Odessa city council looking to approve stricter rules for sexually oriented businesses

local news

"Anything that we can do to stop something as bad as human trafficking needs to be done."

ODESSA, Texas (Big 2/Fox 24) – The Odessa City Council is looking to make some changes to the operations of sexually oriented businesses. SOB not only include strip clubs, but also shops that promote sexual content.

“Anything that we can do to stop something as bad as human trafficking needs to be done,” said Councilman Dewey Bryant. The only strip club inside city limits, Jaguars, is located in his district. “The ordinance that we put in, at least it was strong enough to incorporate some things that will keep that from happening, which is important.”

Senior Assistant City Attorney, Dan Jones, says the council is being asked to consider amendments to an ordinance that was passed last October.

“We got a lot of feedback from some of the citizens.” explained Jones. “So we’re going to take the 600 feet from sexually oriented businesses, and we’re going to move it out to 1,500 feet. That includes churches, elementaries, schools, high schools, and residential.”
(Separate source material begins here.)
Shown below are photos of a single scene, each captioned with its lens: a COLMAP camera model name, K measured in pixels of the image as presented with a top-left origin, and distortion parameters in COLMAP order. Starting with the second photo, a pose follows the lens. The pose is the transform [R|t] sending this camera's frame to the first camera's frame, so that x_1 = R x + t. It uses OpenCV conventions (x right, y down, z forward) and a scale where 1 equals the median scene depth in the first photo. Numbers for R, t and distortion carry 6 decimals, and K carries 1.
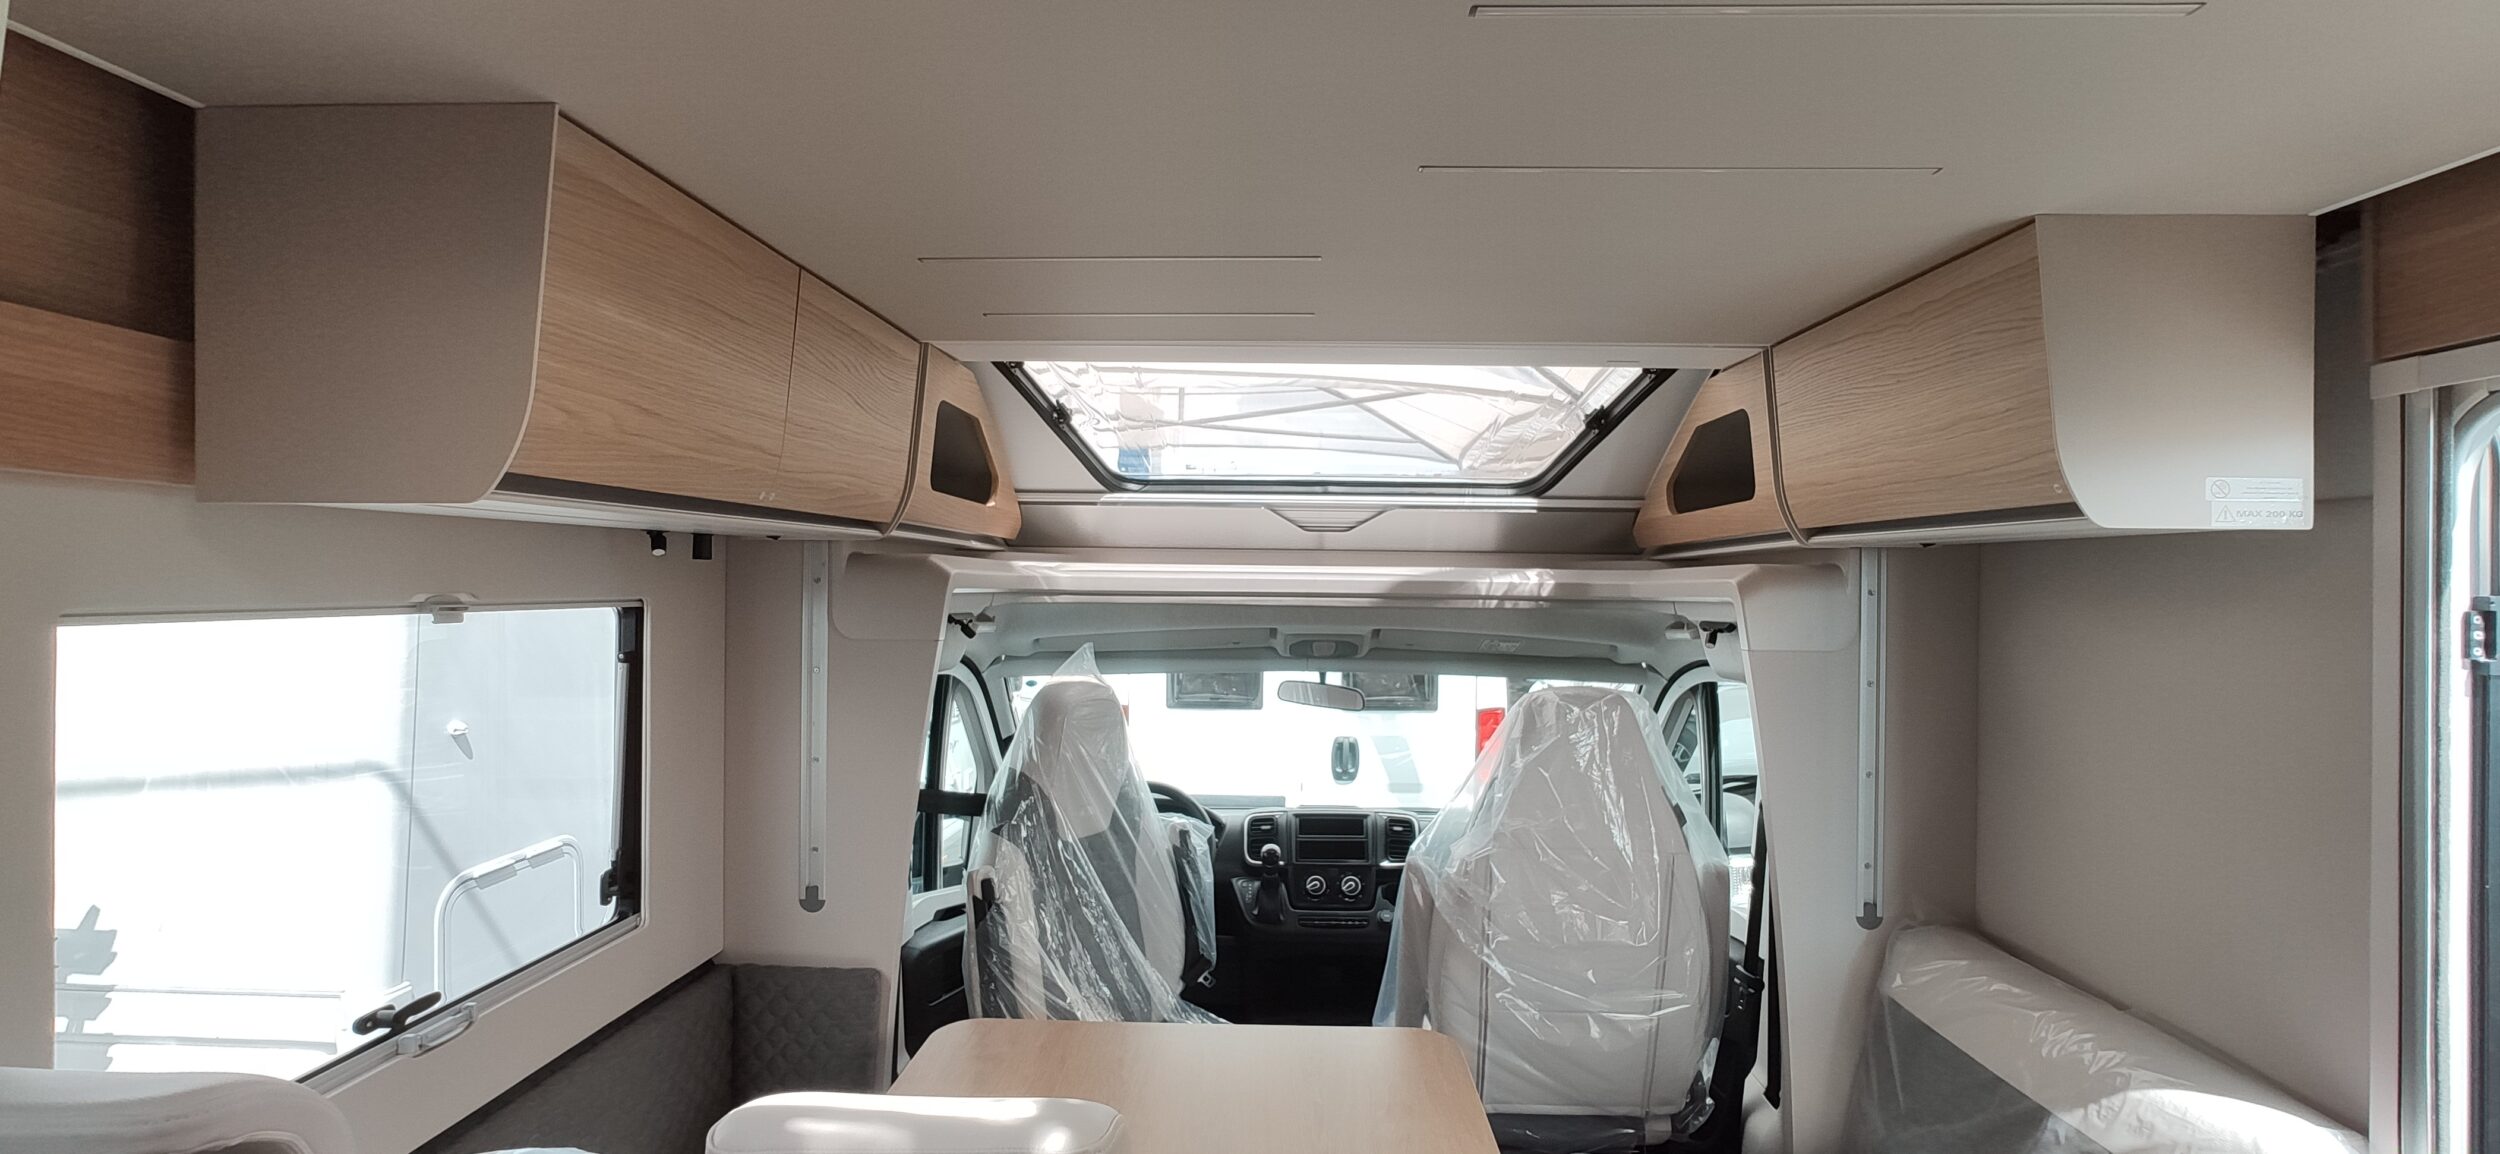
lens RADIAL K [[1079.5, 0, 1250.0], [0, 1079.5, 577.0], [0, 0, 1]] dist [-0.036902, 0.020367]
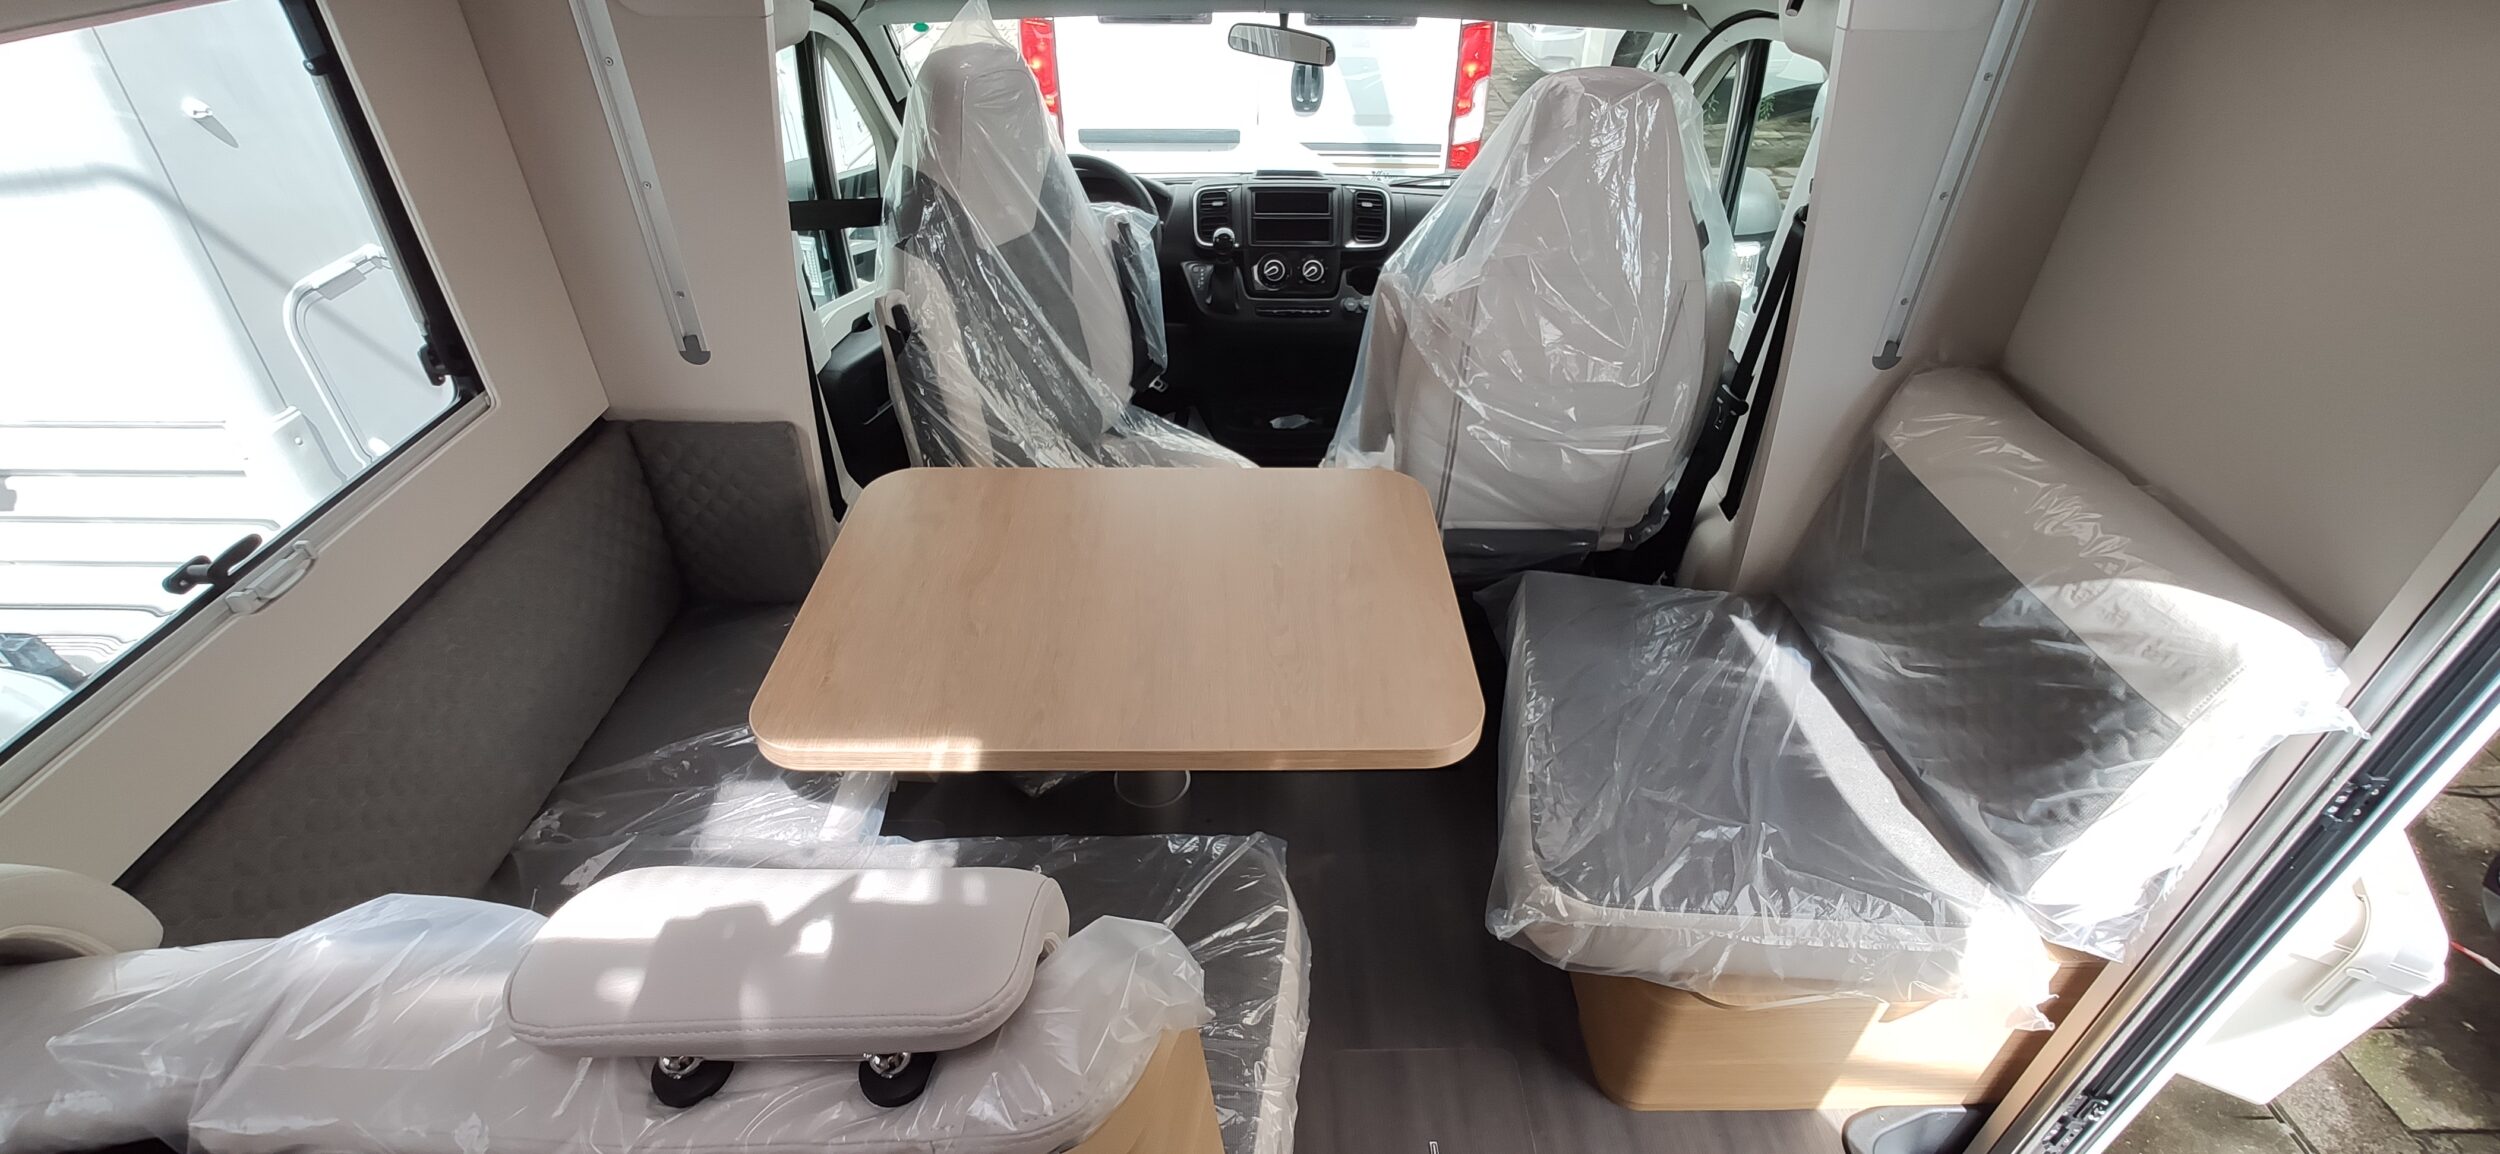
lens RADIAL K [[1082.8, 0, 1260.2], [0, 1082.8, 564.1], [0, 0, 1]] dist [-0.033825, 0.018796]
pose [[0.998716, -0.030837, 0.040198, 0.006468], [0.001679, 0.813147, 0.582056, -0.053920], [-0.050635, -0.581241, 0.812155, 0.149145]]
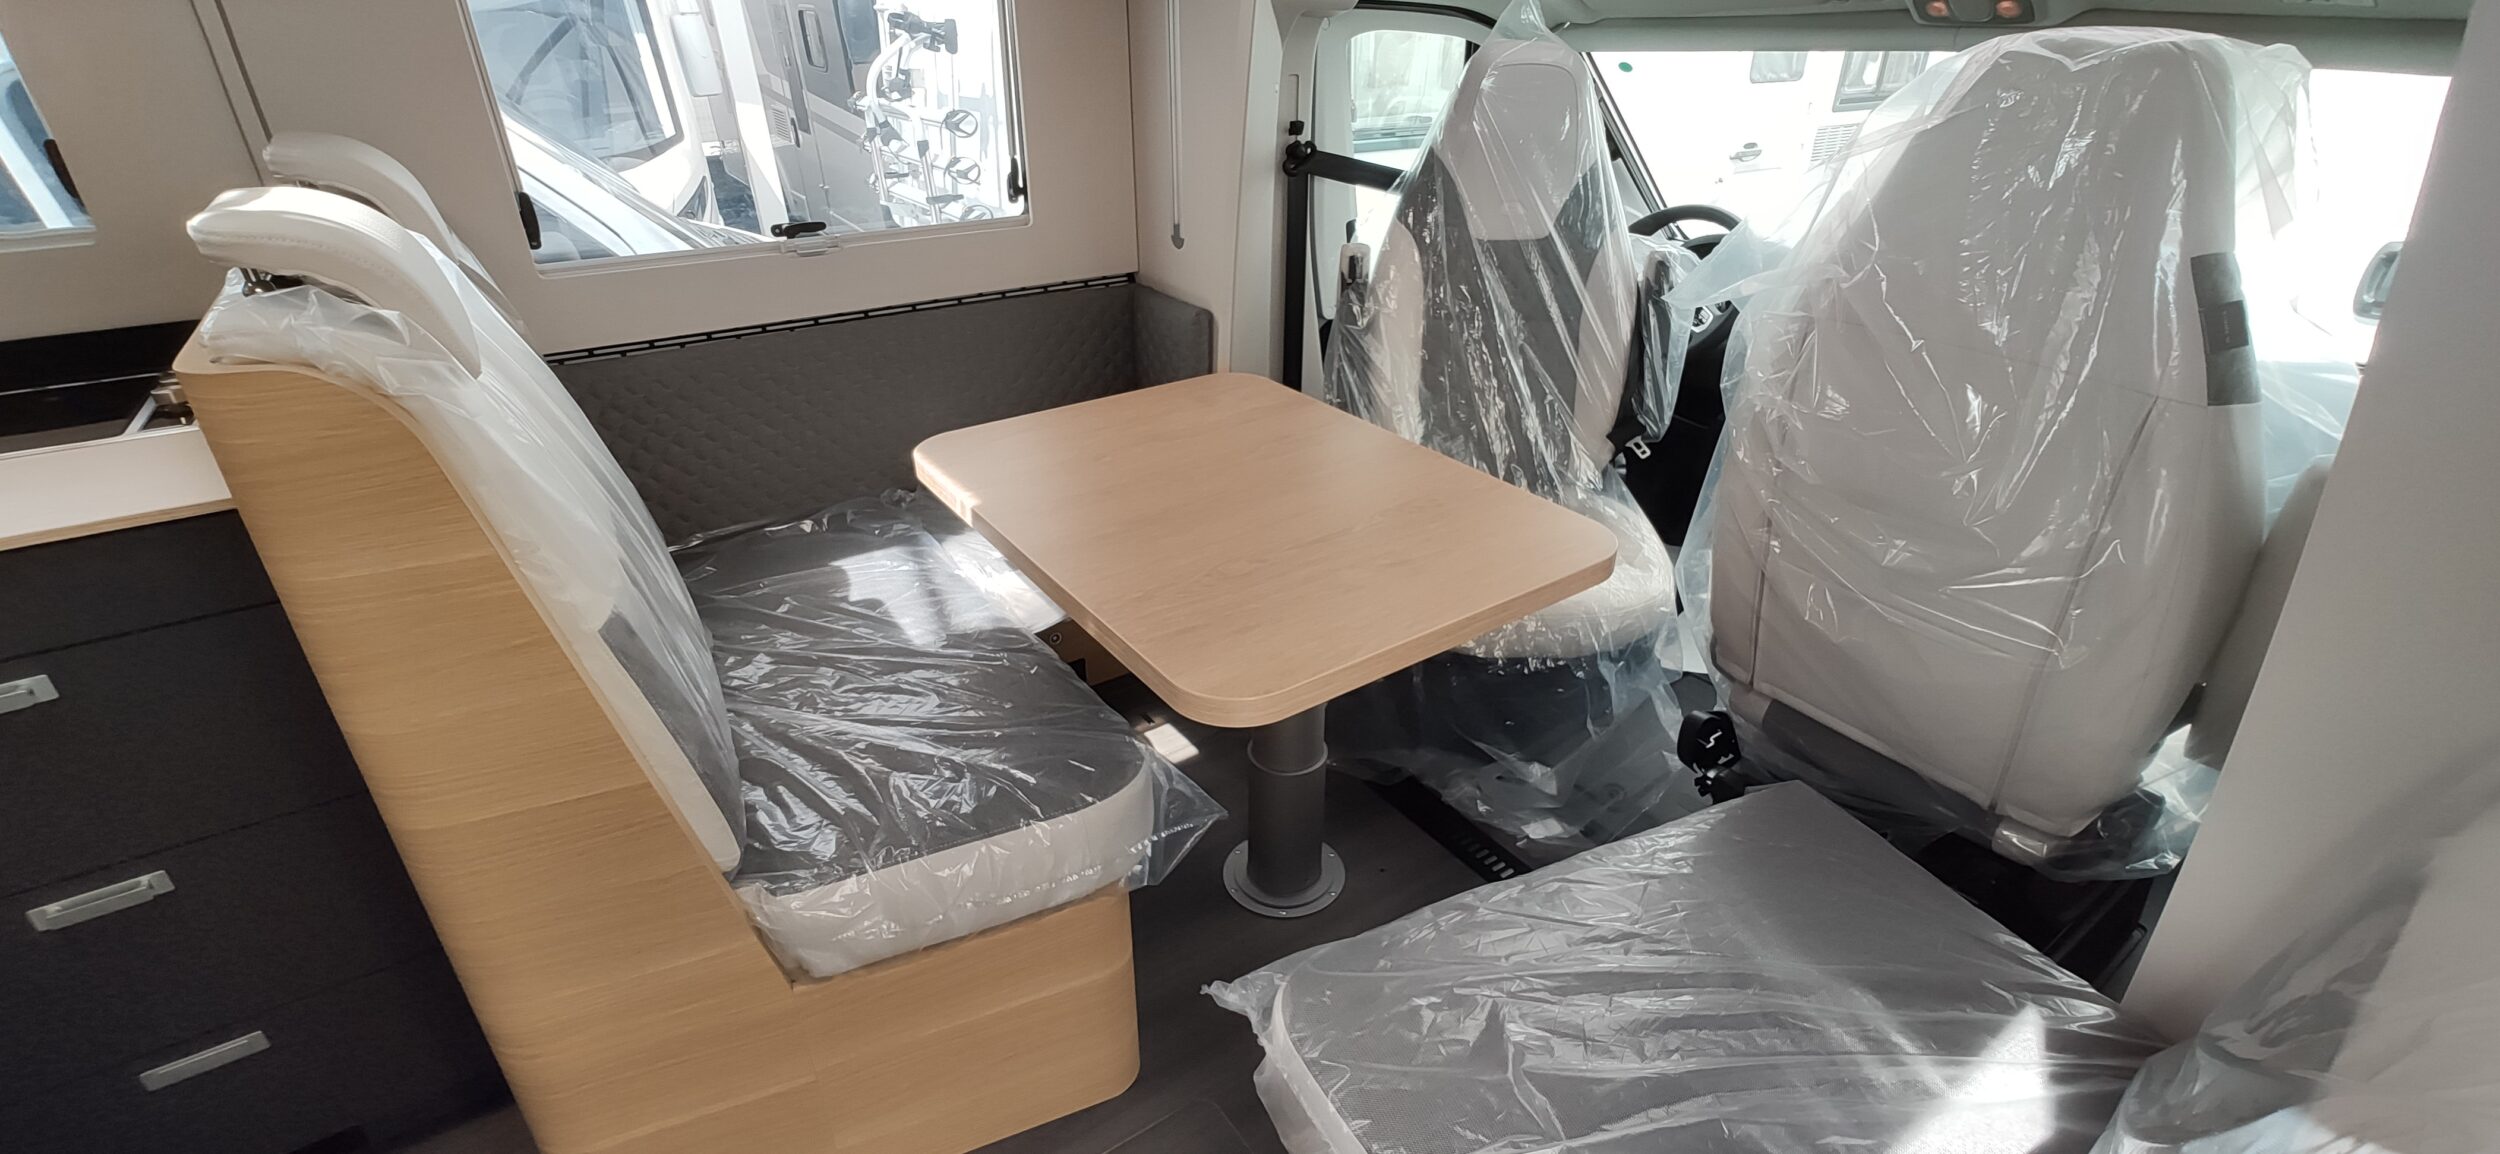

In addition, the council would require adding National Human Trafficking Hotline signs in Spanish. Businesses are already required to have them in English.

“The likelihood of something happening in industries like this is higher than in other industries,” stated Chief Michael Gerke with the Odessa Police Department.

While councilman and women agree on the necessity, some disagreed on an already existing guideline. Entertainers, and non-entertainers, in the industry may be denied their annual license renewal if they have outstanding taxes owed to the city.

“What we’re looking for is are there any minors out there,” said Jones. “Now a minor will not have a water bill in their name, so it goes back to record keeping and personal qualifications.”

The council decided to move forward without making any changes to the proposed amendments. They will address it again in two weeks for its second approval. If passed, it will go into law in two weeks from this Wednesday.